GLOBAL

Richard Mawditt OBE on UNESCO, OECD commitment to HE

As one of your more mature readers I welcome Philip Altbach’s commentary of 30 June on the demise of UNESCO’s and OECD’s commitment to higher education policy matters and debate.

His well-chosen words in firing carefully aimed bullets I sincerely hope will be a wake-up call to those two important agencies that have, as Philip says, “largely left the field of higher education, creating a considerable vacuum”.

I, for one, hope this “unfortunate abdication” and “lack of convening authority” can be reversed, as there do not appear to be alternatives lining up on the horizon that have the global command and stature in the international field of education needed to counter what has evaporated, no doubt due to the restricted capacity to maintain and evolve what Philip Altbach has identified as being critically missing.

To my advantage, I have much to be grateful for from the two UNESCO World Conferences on Higher Education (1998 and 2009) and the many productive OECD/IMHE events of the 1970s and 1980s (that dates me!).

So I am as eager as Philip to see a resurrection or a new kid on the block (for example, the Qatar Foundation) to rekindle the voice and knowledge base that has evaporated on global higher education policy issues.

However, it will need a significant investment of resource provision and person capacity to move into a high gear again, technology providing the urgent turnaround facility to make it happen quickly. And of course it will need political willpower.

For my part, I will keep up my vigil, in my advancing years, of prompting UNESCO. There is a glimmer of hope that UNESCO Chairs, of which I am one, are responding to many (alright perhaps some!) of the key points Philip rightly makes.

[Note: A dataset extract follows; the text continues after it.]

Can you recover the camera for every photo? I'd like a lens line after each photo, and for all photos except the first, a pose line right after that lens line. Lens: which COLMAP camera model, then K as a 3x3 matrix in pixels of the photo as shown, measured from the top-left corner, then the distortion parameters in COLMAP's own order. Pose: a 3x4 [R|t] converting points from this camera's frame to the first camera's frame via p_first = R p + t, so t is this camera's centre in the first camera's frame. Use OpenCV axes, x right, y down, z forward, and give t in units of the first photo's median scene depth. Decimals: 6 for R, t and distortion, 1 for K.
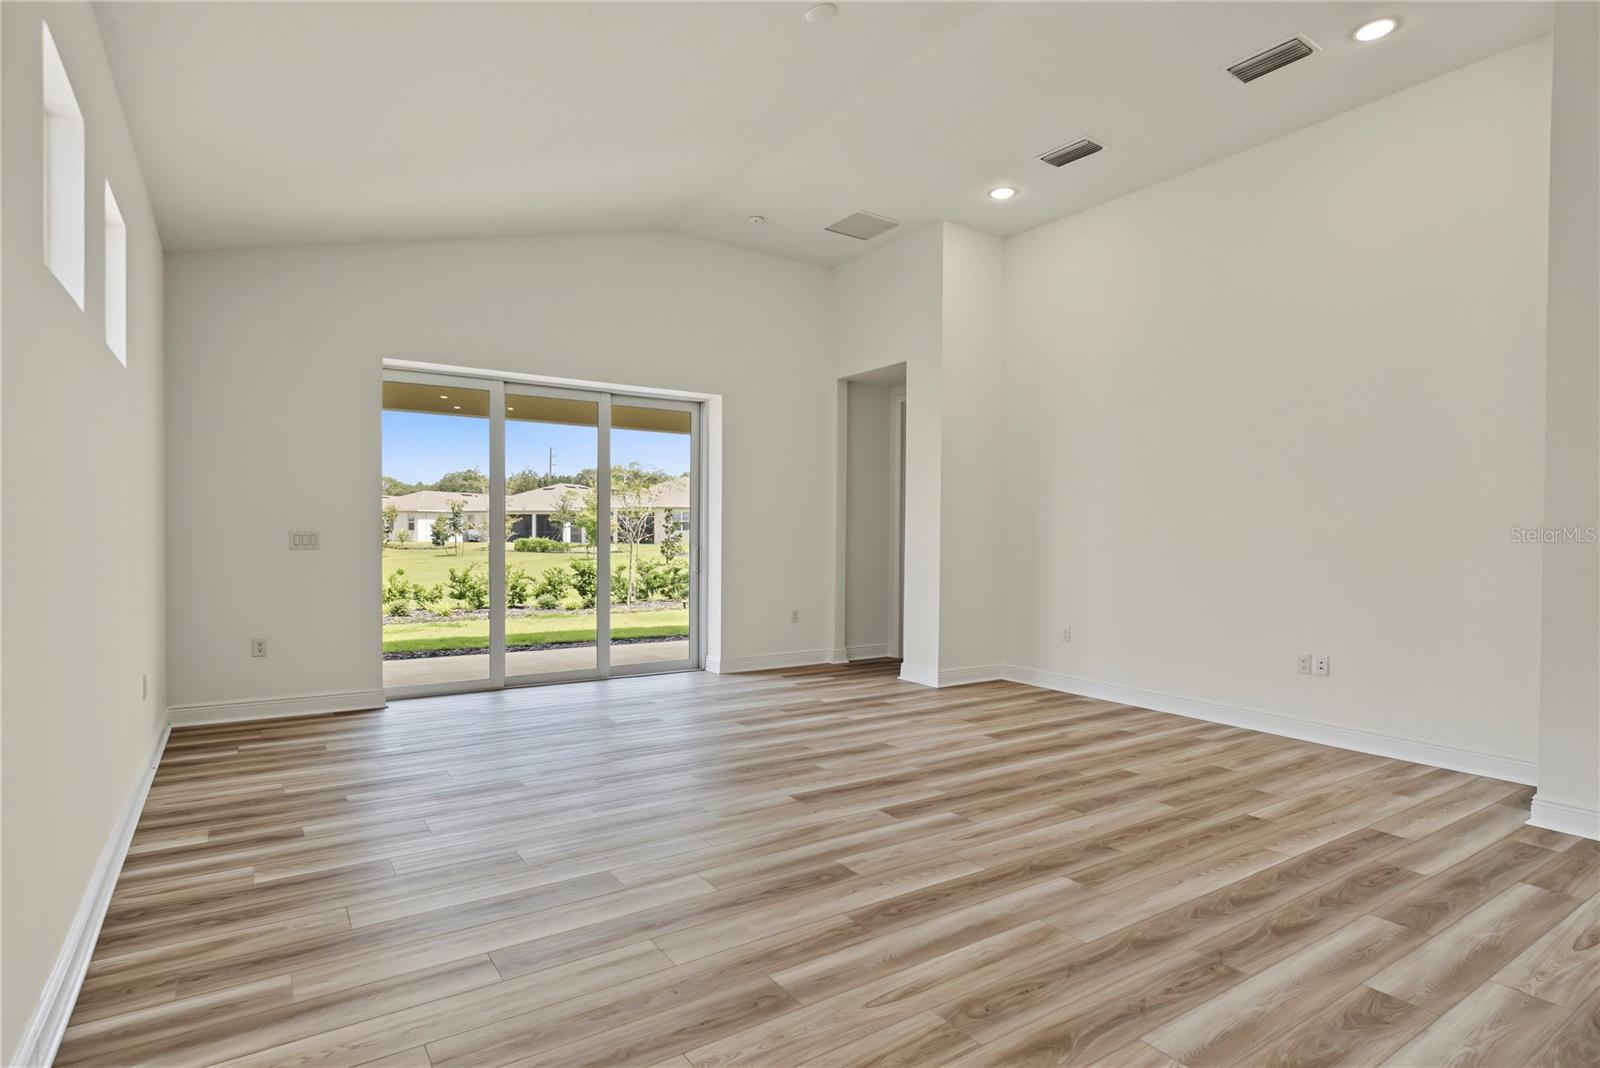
lens RADIAL K [[827.7, 0, 794.3], [0, 827.7, 537.6], [0, 0, 1]] dist [-0.002019, 0.000925]
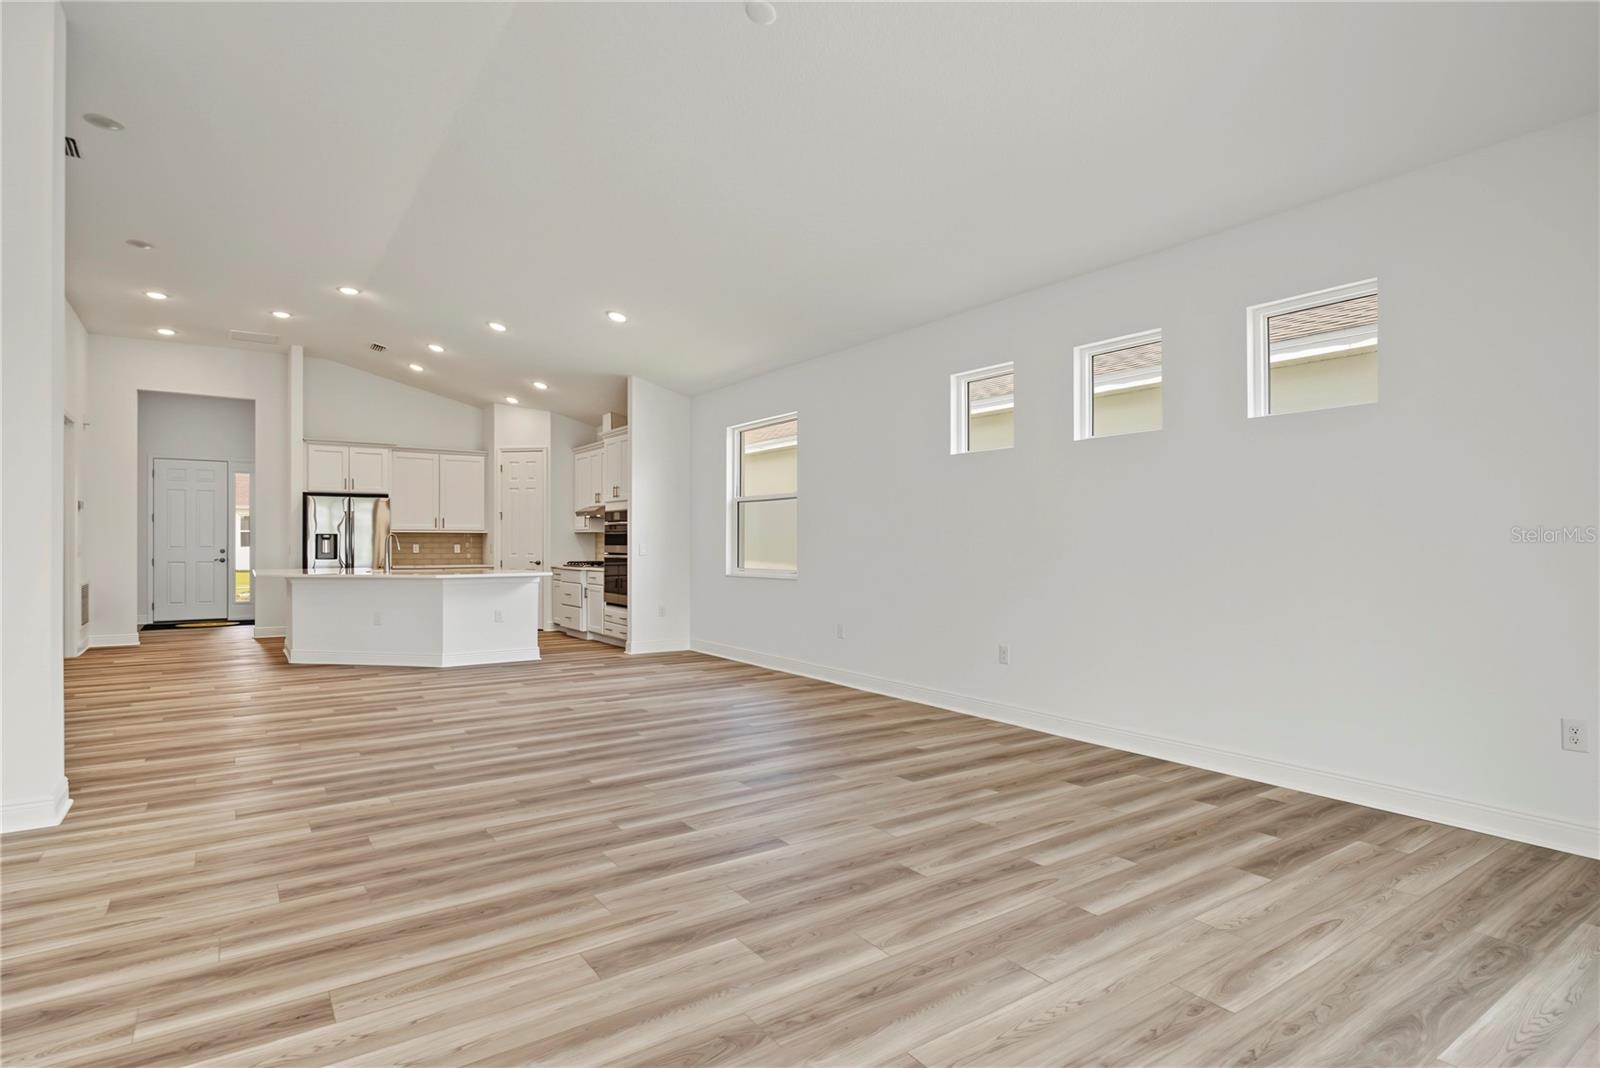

There is a meeting convened in September in Paris with an agenda that hopefully gives time and intent to addressing what Philip describes higher education as “…more than ever needing: ‘thinking capacity’, analysis of contemporary issues, and ‘convening authority’ for conversations and debates”.

I hope UNESCO can find it opportune to respond to Philip Altbach in a positive way, at least to some extent. We live in hope but not with high expectations!

Professor Richard Mawditt OBE
UNESCO Chair in Higher Education Management
University of Bath
United Kingdom

Editor’s note

Philip Altbach’s 30 June 2013 commentary, titled “Long-term thinking needed in higher education”, was followed on 7 July by a response from Deborah Roseveare, head of the Skills Beyond School Division in the directorate for education and skills at the OECD, titled “OECD more engaged than ever with higher education”.